The first human trial in Europe of a coronavirus vaccine has begun in Oxford.

Two volunteers were injected out of more than 800 people recruited for the study.

Elisa Granato, pictured above, is a scientist and was the first volunteer to be injected. Elisa said she volunteered because she wanted to try to support the scientific process.

Half of those who volunteered will receive the Covid-19 vaccine, and half a control vaccine which protects against meningitis but not coronavirus.

The design of the trial means volunteers will not know which vaccine they are getting, though doctors will.

The vaccine was developed in under three months by a team at Oxford University.

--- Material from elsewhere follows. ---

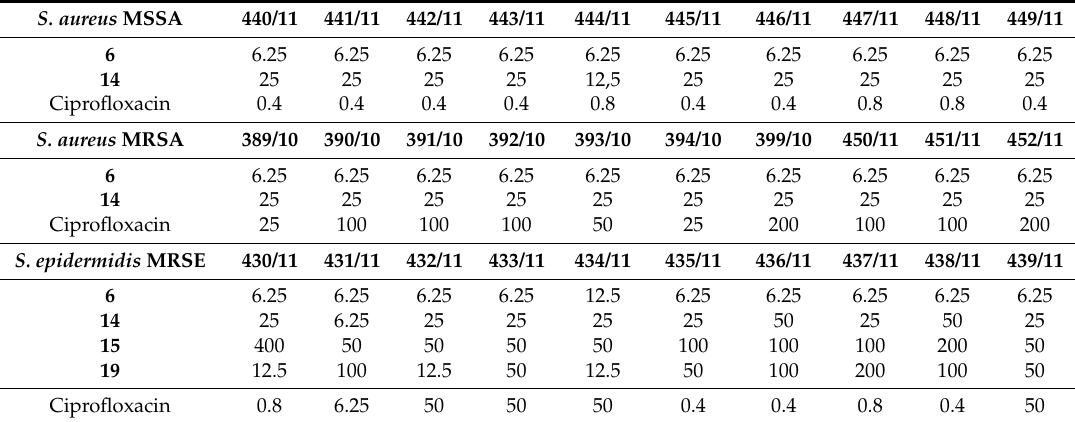
Table 3. Activity of compounds against hospital methicillin-susceptible strains of S. aureus (MSSA), methicillin-resistant strains of S. aureus (MRSA) and S. epidermidis (MRSE)—minimal inhibitory concentrations (MIC, µ g/mL).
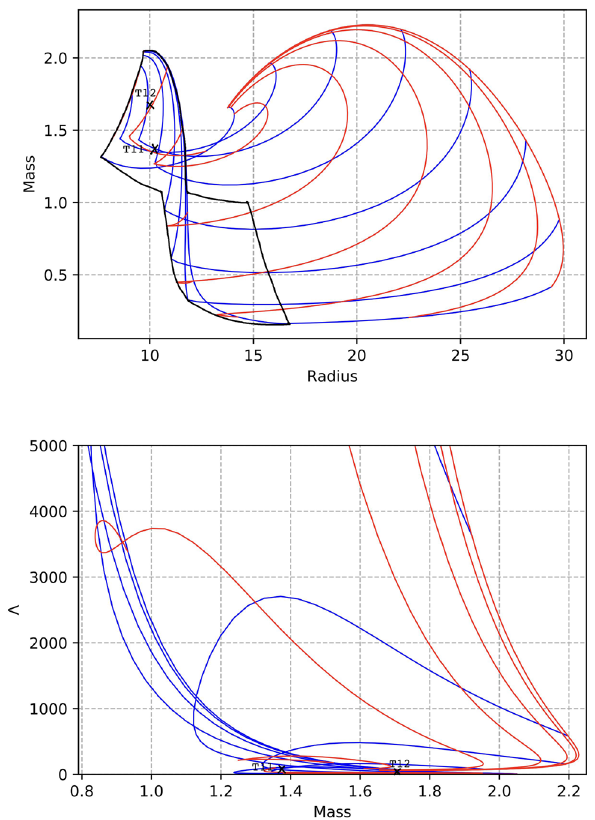
Fig. 9 Mass–radius(up)andTLN–mass(down)relationsofthehybrid stars of type (IIIa) and (IIIb) in Fig. 1 for SLy4 EoS and for dark matter EoS with B = 0 . 055. The region of stable configurations is specified by the black-encircled area. Different black lines correspond to different core pressures of dark matter but varying the core pressures of the nuclearmatter,andthebrownlinesaretheotherwayaround.Thecrosses indicate special stars T11 and T12 mentioned later in Table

Sarah Gilbert, professor of vaccinology at the Jenner Institute, led the pre-clinical research.

“Personally I have a high degree of confidence in this vaccine,” she said.

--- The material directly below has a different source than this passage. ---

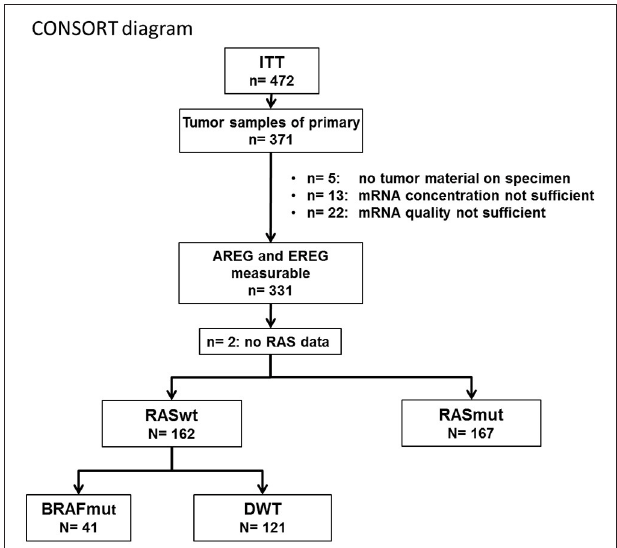
FIGURE 1 | CONSORT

“Of course, we have to test it and get data from humans. We have to demonstrate it actually works and stops people getting infected with coronavirus before using the vaccine in the wider population,” she added.

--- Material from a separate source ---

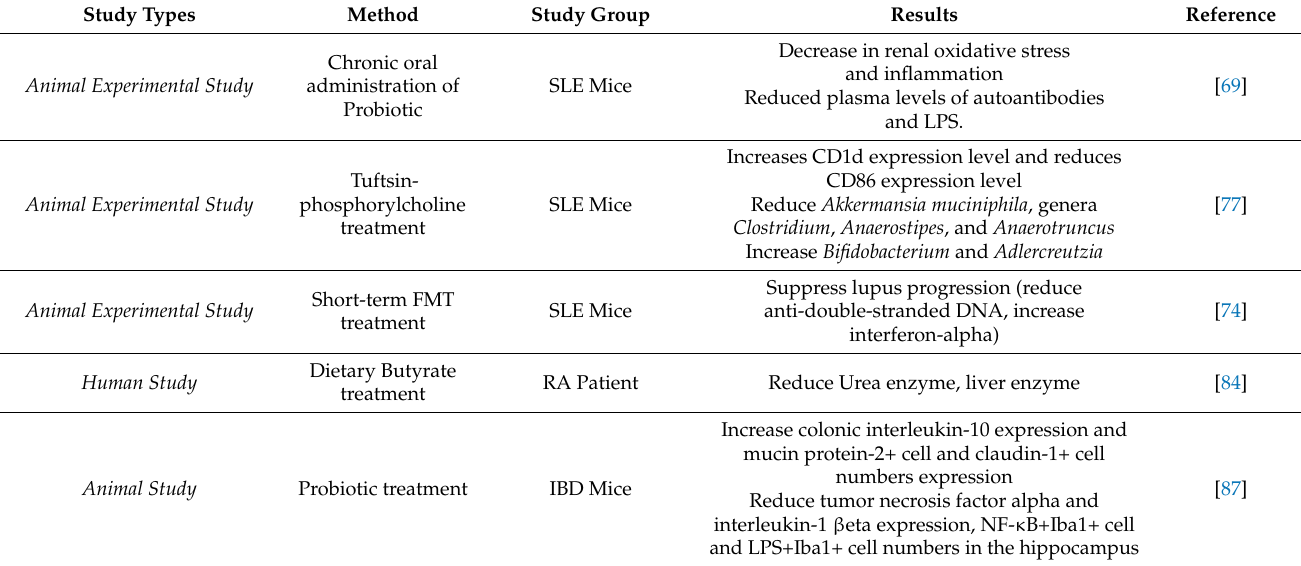
Table 2. The potential treatment of Lupus Nephritis in animal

The Coronavirus vaccine is made from a weakened version of a common cold virus (known as an adenovirus) from chimpanzees that has been modified so it cannot grow in humans, according to BBC.

The Oxford team has already developed a vaccine against Mers, another type of coronavirus, using the same approach – and that had promising results in clinical trials.

The only way the Oxford team will know if the Covid-19 vaccine works is by comparing the number of people who get infected with coronavirus in the coming months from the two arms of the trial.

That could be a problem if cases fall rapidly in the UK, because there may not be enough data.

Prof Andrew Pollard, director of the Oxford Vaccine Group, who is leading the trial, said: “We’re chasing the end of this current epidemic wave. If we don’t catch that, we won’t be able to tell whether the vaccine works in the next few months. But we do expect that there will be more cases in the future because this virus hasn’t gone away.”

The vaccine researchers are prioritising the recruitment of local healthcare workers into the trial as they are more likely than others to be exposed to the virus.

A larger trial, of about 5,000 volunteers, will start in the coming months and will have no age limit.

The Oxford team is also considering a vaccine trial in Africa, possibly in Kenya, where the rates of transmission are growing from a lower base.

The trial volunteers will be carefully monitored in the coming months. They have been told that some may get a sore arm, headaches or fevers in the first couple of days after vaccination.

They are also told there is a theoretical risk that the virus could induce a serious reaction to coronavirus, which arose in some early Sars animal vaccine studies.

But the Oxford team says its data suggests the risk of the vaccine producing an enhanced disease is minimal.

Another team at Imperial College London hopes to begin human trials of its coronavirus vaccine in June.

The Oxford and Imperial teams have received more than £40m of government funding.